:: Tasks to complete ::
**1)** Reproduce the share-terms excerpt word for word between "the date following" and "or other property.", inclusive.
**2)** Proceed with the share-terms excerpt, writing on from its final sentence.
#### Selected passage
The term “equity-linked securities” refers to any debt or equity securities that are convertible, exercisable
or exchangeable for our Class A ordinary shares issued in a financing transaction in connection with our initial business combination,
including but not limited to a private placement of equity or debt.

 

With
certain limited exceptions, the founder shares are not transferable, assignable or salable (except to our directors and officers
and other persons or entities affiliated with our sponsor, each of whom will be subject to the same transfer restrictions) until
the earlier of (A) one year after the completion of our initial business combination or (B) subsequent to our initial business
combination, (x) if the last reported sale price of the Class A ordinary shares equals or exceeds $12.00 per share (as adjusted
for share splits, share dividends, rights issuances, subdivisions, reorganizations, recapitalizations and the like) for any 20
trading days within any 30-trading day period commencing at least 150 days after our initial business combination, or (y)
the date following the completion of our initial business combination on which we complete a liquidation, merger, share exchange,
reorganization or other similar transaction that results in all of our public shareholders having the right to exchange their
Class A ordinary shares for cash, securities or other property.

 

Register
of Members

 

Under
Cayman Islands law, we must keep a register of members and there shall be entered therein:

 

		●	the
names and addresses of the members, a statement of the shares held by each member, and of the amount paid or agreed to be considered
as paid, on the shares of each member and the voting rights of the shares of each member;

 

		●	the
date on which the name of any person was entered on the register as a member; and

 

		●	the
date on which any person ceased to be a member.

 

    4 

     

    

 

Under
Cayman Islands law, the register of members of our company is prima facie evidence of the matters set out therein (i.e., the register
of members will raise a presumption of fact on the matters referred to above unless rebutted) and a member registered in the register
of members shall be deemed as a matter of Cayman Islands law to have legal title to the shares as set against its name in the
register of members. However, there are certain limited circumstances where an application may be made to a Cayman Islands court
for a determination on whether the register of members reflects the correct legal position. Further, the Cayman Islands court
has the power to order that the register of members maintained by a company should be rectified where it considers that the register
of members does not reflect the correct legal position. If an application for an order for rectification of the register of members
were made in respect of our ordinary shares, then the validity of such shares may be subject to re-examination by a Cayman
Islands court.

 

Preferred
Shares

 

Our
amended and restated memorandum and articles of association authorizes 1,000,000 preferred shares and provides that preferred
shares may be issued from time to time in one or more series. Our board of directors is authorized to fix the voting rights, if
any, designations, powers, preferences, the relative, participating, optional or other special rights and any qualifications,
limitations and restrictions thereof, applicable to the shares of each series. Our board of directors is able to, without shareholder
approval, issue preferred shares with voting and other rights that could adversely affect the voting power and other rights of
the holders of the ordinary shares and could have anti-takeover effects. The ability of our board of directors to issue preferred
shares without shareholder approval could have the effect of delaying, deferring or preventing a change of control of us or the
removal of existing management. We have no preferred shares issued and outstanding at the date hereof. Although we do not currently
intend to issue any preferred shares, we cannot assure you that we will not do so in the future.
########
#### Extracted information
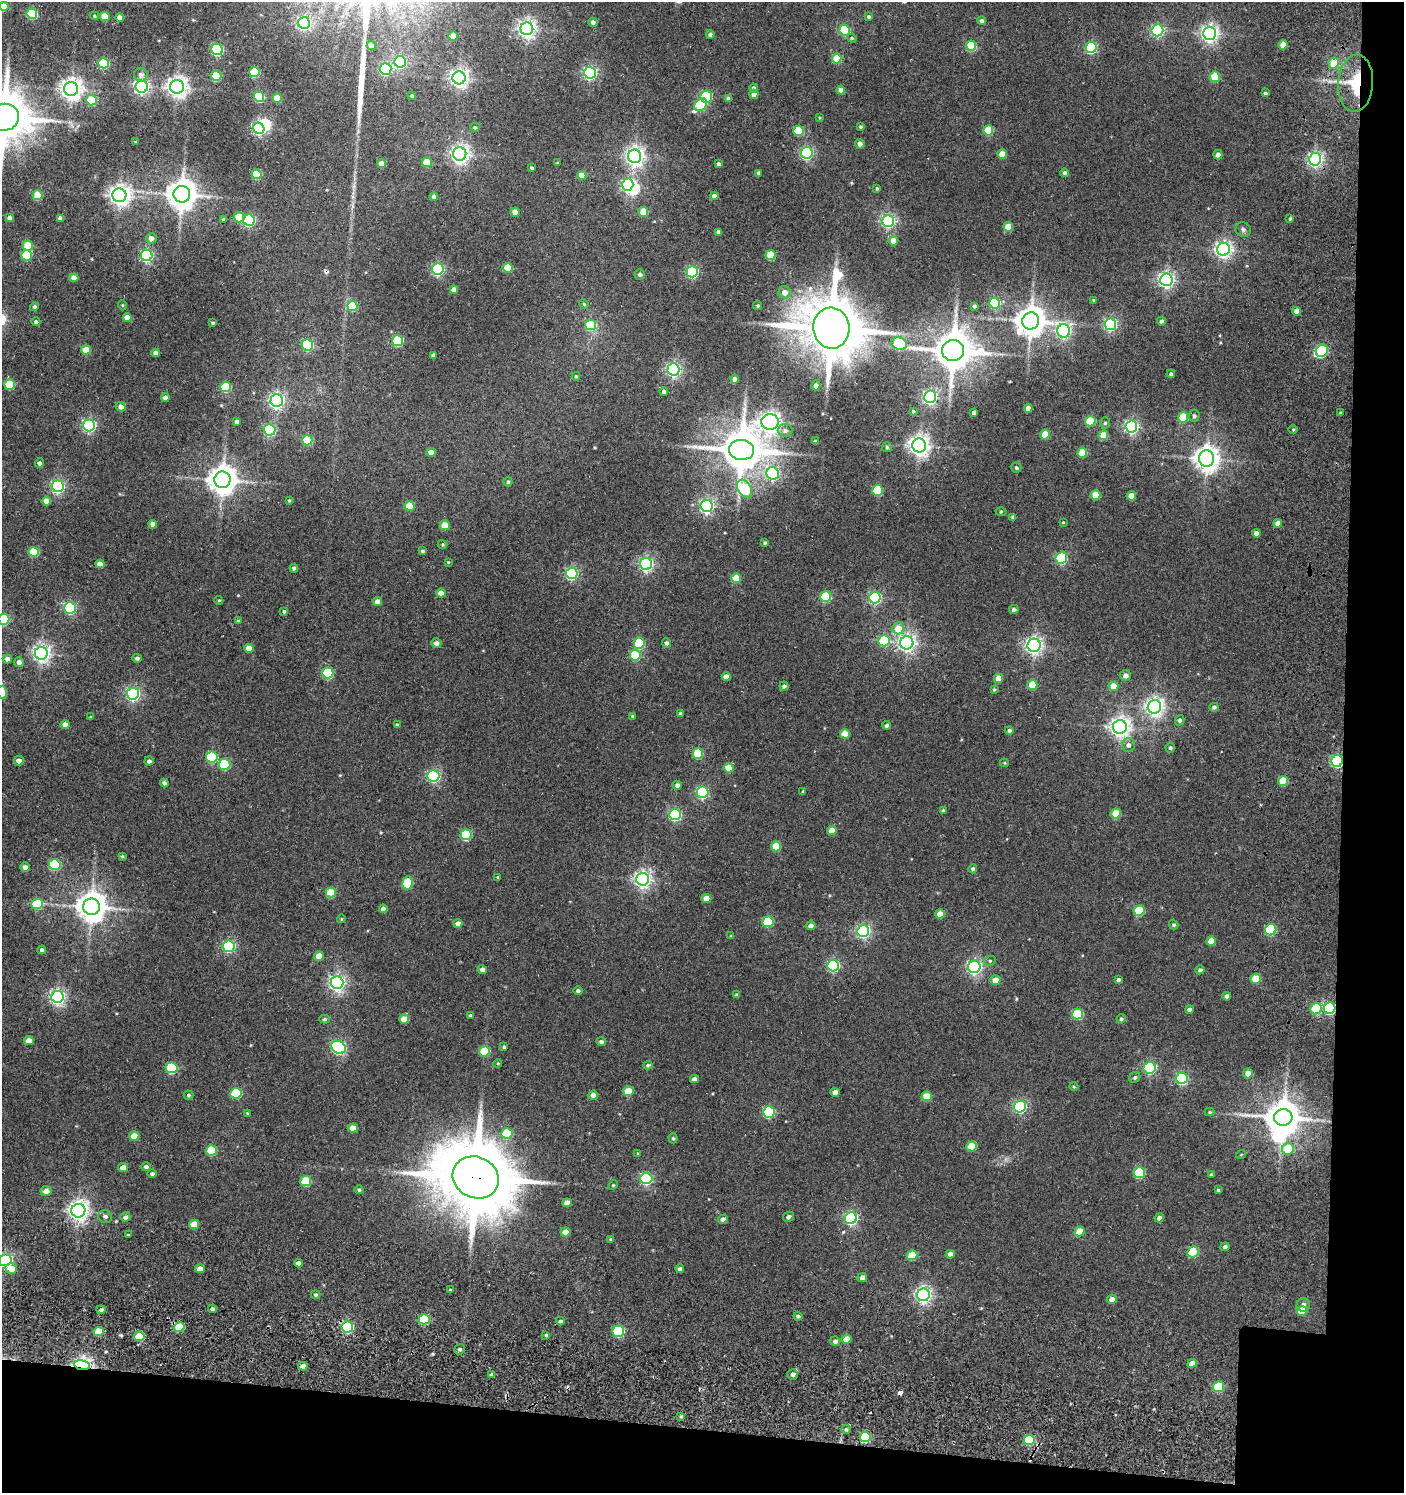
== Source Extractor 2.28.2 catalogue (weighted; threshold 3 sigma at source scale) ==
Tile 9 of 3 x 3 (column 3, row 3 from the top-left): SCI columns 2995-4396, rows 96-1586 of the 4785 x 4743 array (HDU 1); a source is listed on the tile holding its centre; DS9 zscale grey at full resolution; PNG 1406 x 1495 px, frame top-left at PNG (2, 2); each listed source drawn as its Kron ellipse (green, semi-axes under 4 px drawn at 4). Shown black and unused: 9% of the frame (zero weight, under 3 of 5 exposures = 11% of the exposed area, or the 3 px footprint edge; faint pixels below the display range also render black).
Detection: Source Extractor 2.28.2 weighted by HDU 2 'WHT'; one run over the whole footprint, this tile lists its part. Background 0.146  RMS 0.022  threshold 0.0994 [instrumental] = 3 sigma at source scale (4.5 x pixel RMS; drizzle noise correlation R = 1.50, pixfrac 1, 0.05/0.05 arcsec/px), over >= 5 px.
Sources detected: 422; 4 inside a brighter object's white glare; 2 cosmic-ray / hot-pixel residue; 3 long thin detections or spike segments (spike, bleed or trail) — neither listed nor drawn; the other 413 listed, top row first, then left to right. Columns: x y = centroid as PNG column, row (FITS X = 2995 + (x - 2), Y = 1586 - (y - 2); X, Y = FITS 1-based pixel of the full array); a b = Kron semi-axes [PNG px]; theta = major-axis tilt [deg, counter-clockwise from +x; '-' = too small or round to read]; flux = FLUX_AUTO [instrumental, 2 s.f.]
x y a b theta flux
########
:: Solved problems ::
**1)**
the date following the completion of our initial business combination on which we complete a liquidation, merger, share exchange,
reorganization or other similar transaction that results in all of our public shareholders having the right to exchange their
Class A ordinary shares for cash, securities or other property.

**2)**
 

Warrants

 

Public
Shareholders’ Redeemable Warrants

 

Each
whole warrant entitles the registered holder to purchase one Class A ordinary share at a price of $11.50 per share, subject to
adjustment as discussed below, at any time commencing 30 days after the completion of our initial business combination; provided
that we have an effective registration statement under the Securities Act covering the issuance of the Class A ordinary shares
issuable upon exercise of the warrants and a current prospectus relating to them is available and such shares are registered,
qualified or exempt from registration under the securities, or blue sky, laws of the state of residence of the holder (or we permit
holders to exercise their warrants on a cashless basis under the circumstances specified in the warrant agreement). Unless we
permit holders to exercise their warrants on a cashless basis under the circumstances specified in the warrant agreement, at our
discretion, holders of public warrants will need to pay the exercise price in cash. Pursuant to the warrant agreement, a warrant
holder may exercise its warrants only for a whole number of Class A ordinary shares. This means only a whole warrant may be exercised
at a given time by a warrant holder. No fractional warrants will be issued upon separation of the units and only whole warrants
will trade. Accordingly, unless you hold at least two units, you will not be able to receive or trade a whole warrant. The warrants
will expire five years after the completion of our initial business combination, at 5:00 p.m., New York City time, or earlier
upon redemption or liquidation.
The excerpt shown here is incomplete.